NATIONAL HARBOR, Maryland — The latest advancements in obesity medicine and metabolic surgery will come together at the annual Obesity Week meeting, with scientific sessions kicking off here on Sunday at the Gaylord National Resort & Convention Center.
With expectations of nearly 4,500 attendees, this year’s meeting — jointly hosted by The Obesity Society and the American Society for Metabolic and Bariatric Surgery — will showcase new research from behavioral health to nutrition and pharmacotherapy.
For example, among the clinical study topics to be presented during a session on Thursday are the following:
- The relationship between cancer risk and bariatric surgery-induced weight loss
- How the effectiveness of bariatric procedures stack up
- A primary care-based “toolbox approach” to treating obesity
- Directive support in aiding weight loss
- Anti-obesity medication use in adults
In one of two late breaking oral sessions on Wednesday, researchers will focus on the factors that promote obesity, including individual influences such as glutamatergic neurons and even the characteristics of a college roommate, as well as large-scale impacts such as the gross national income and the environment.
Prevention of obesity with a focus on weight loss will be the highlight of another late breaking oral session that day, with topics such as amylin and GLP-1 combination therapy, lorcaserin with lifestyle modification, the “Starting Early Program” for obesity prevention in infants, and persistent metabolic adaption with weight loss.
“New for 2017, we will offer two ‘Key Topics from Different Perspectives’ throughout the conference,” the chair of the annual scientific program committee for The Obesity Society, Jeffrey Zigman, MD, PhD, told MedPage Today via email. “In particular, Physical Activity/Exercise and Dietary Interventions will be covered from the perspectives of Metabolism & Integrative Physiology, Neuroscience, Intervention & Clinical Studies, Population Health, Clinical/Professional Practice, and Health Care Policy/Public Health Policy.”
“There will be many outstanding sessions over the course of the conference,” he added. “Some of the highlights, in my mind, will be the Opening Keynote lecture given by world-renowned obesity researcher Dr.
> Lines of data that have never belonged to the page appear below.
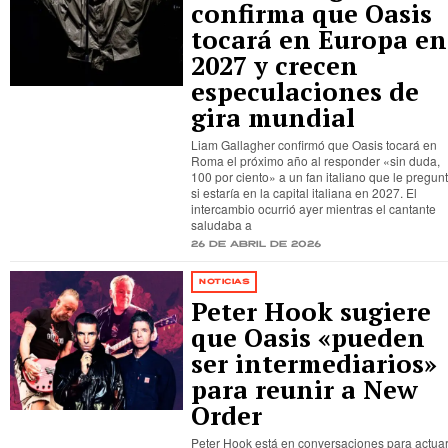
confirma que Oasis
tocará en Europa en
2027 y crecen
especulaciones de
gira mundial
Liam Gallagher confirmó que Oasis tocará en
Roma el próximo año al responder «sin duda,
100 por ciento» a un fan italiano que le pregun
si estaría en la capital italiana en 2027. El
intercambio ocurrió ayer mientras el cantante
saludaba a
26 de abril de 2026
NOTICIAS
Peter Hook sugiere
que Oasis «pueden
ser intermediarios»
para reunir a New
Order
Peter Hook está en conversaciones para actua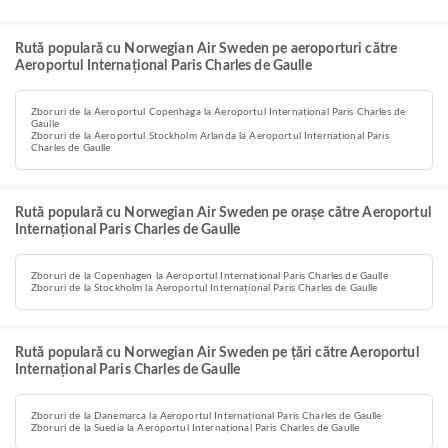
Rută populară cu Norwegian Air Sweden pe aeroporturi către
Aeroportul Internațional Paris Charles de Gaulle
Zboruri de la Aeroportul Copenhaga la Aeroportul Internațional Paris Charles de
Gaulle
Zboruri de la Aeroportul Stockholm Arlanda la Aeroportul Internațional Paris
Charles de Gaulle
Rută populară cu Norwegian Air Sweden pe orașe către Aeroportul
Internațional Paris Charles de Gaulle
Zboruri de la Copenhagen la Aeroportul Internațional Paris Charles de Gaulle
Zboruri de la Stockholm la Aeroportul Internațional Paris Charles de Gaulle
Rută populară cu Norwegian Air Sweden pe țări către Aeroportul
Internațional Paris Charles de Gaulle
Zboruri de la Danemarca la Aeroportul Internațional Paris Charles de Gaulle
Zboruri de la Suedia la Aeroportul Internațional Paris Charles de Gaulle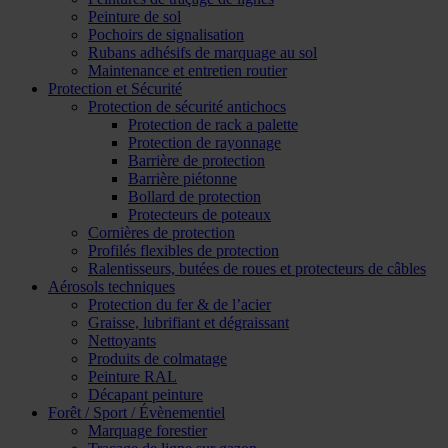
Peinture de sol
Pochoirs de signalisation
Rubans adhésifs de marquage au sol
Maintenance et entretien routier
Protection et Sécurité
Protection de sécurité antichocs
Protection de rack a palette
Protection de rayonnage
Barrière de protection
Barrière piétonne
Bollard de protection
Protecteurs de poteaux
Cornières de protection
Profilés flexibles de protection
Ralentisseurs, butées de roues et protecteurs de câbles
Aérosols techniques
Protection du fer & de l’acier
Graisse, lubrifiant et dégraissant
Nettoyants
Produits de colmatage
Peinture RAL
Décapant peinture
Forêt / Sport / Évènementiel
Marquage forestier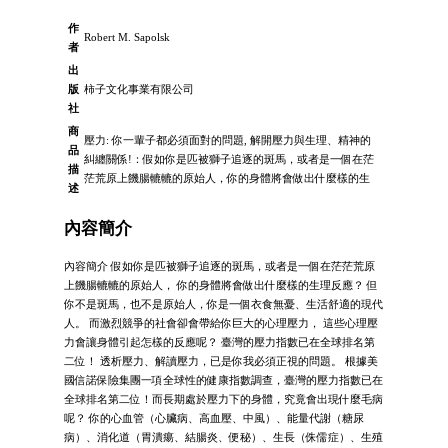
作
Robert M. Sapolsk
者
出
版
柿子文化事業有限公司
社
商
壓力: 你一輩子都必須面對的問題, 解開壓力與生理、精神的
品
糾纏關係!：假如你是匹被獅子追逐的斑馬，或者是一個在茫
描
茫荒原上饑腸轆轆的原始人，你的身體將會做出什麼樣的生
述
內容簡介
內容簡介 假如你是匹被獅子追逐的斑馬，或者是一個在茫茫荒原
上饑腸轆轆的原始人， 你的身體將會做出什麼樣的生理反應？ 但
你不是斑馬，也不是原始人，你是一個衣食無憂、生活舒適的現代
人。 而激烈競爭的社會卻會帶給你巨大的心理壓力， 這些心理壓
力會讓身體引起怎樣的反應呢？ 臺灣的壓力指數已在全球排名第
二位！ 透析壓力、解讀壓力，已是你我必須正視的問題。 根據美
國信諾保險集團一項全球性的健康指數調查，臺灣的壓力指數已在
全球排名第二位！而長期處於壓力下的身體，究竟會出現什麼毛病
呢？ 你的心血管（心臟病、高血壓、中風）、能量代謝（糖尿
病）、消化道（胃潰瘍、結腸炎、便秘）、生長（侏儒症）、生殖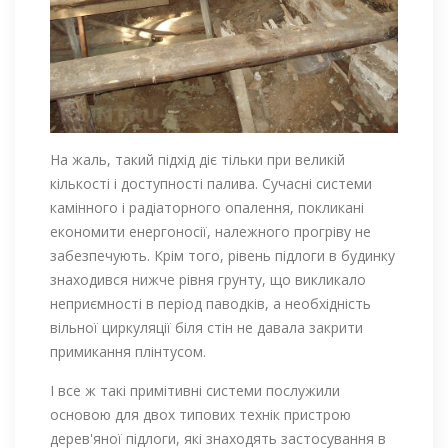
На жаль, такий підхід діє тільки при великій
кількості і доступності палива. Сучасні системи
камінного і радіаторного опалення, покликані
економити енергоносії, належного прогріву не
забезпечують. Крім того, рівень підлоги в будинку
знаходився нижче рівня грунту, що викликало
неприємності в період паводків, а необхідність
вільної циркуляції біля стін не давала закрити
примикання плінтусом.
І все ж такі примітивні системи послужили
основою для двох типових технік пристрою
дерев'яної підлоги, які знаходять застосування в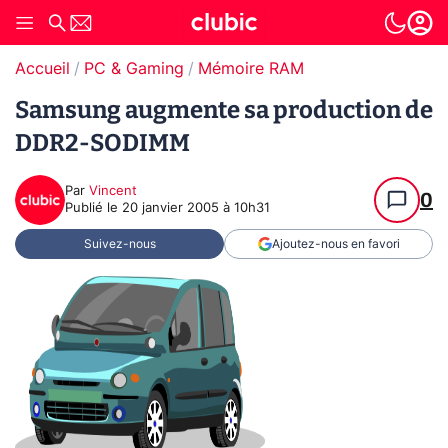
Accueil
PC & Gaming
Mémoire RAM
Samsung augmente sa production de
DDR2-SODIMM
Par
Vincent
0
Publié le
20 janvier 2005 à 10h31
Suivez-nous
Ajoutez-nous en favori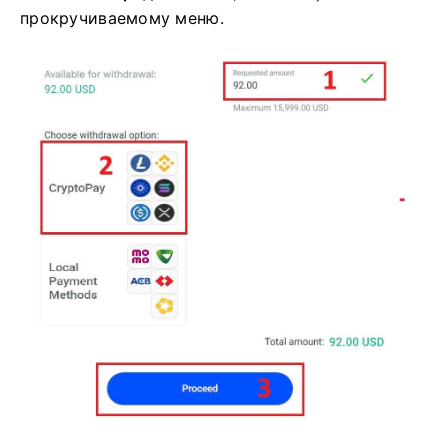
Вы также можете обратиться к некоторым
другим криптовалютам в разделе
«CryptoPay»
.
Нажмите
«Продолжить»
, чтобы перейти к
прокручиваемому меню.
Rudolph Leibel, entitled, ‘Stem cell-derived hypothalamic neurons in the elucidation of the pathogenesis of human obesity: a new frontier.'”
Zigman also suggested that attendees in the neurology field check out lectures to be given by Harvey Grill, PhD (“Treating the hyperphagia driving obesity — neural mechanisms of feeding inhibition”) and Joel Elmquist, DVM, PhD, on hypothalamic integration of metabolism and exercise.
Not-to-be-missed symposia highlighted by Zigman include the final results of the Childhood Obesity Prevention and Treatment Research (COPTR) trials, to be presented on Wednesday; the implications of policy and public health on food choices; and “clinical pearls” from bariatric experts.
“Besides the science, there will be many other opportunities for networking and having fun,” Zigman added. “The Welcome Reception will feature a costume contest, and the AfterDark Party will feature an extremely fun, high-energy live band.”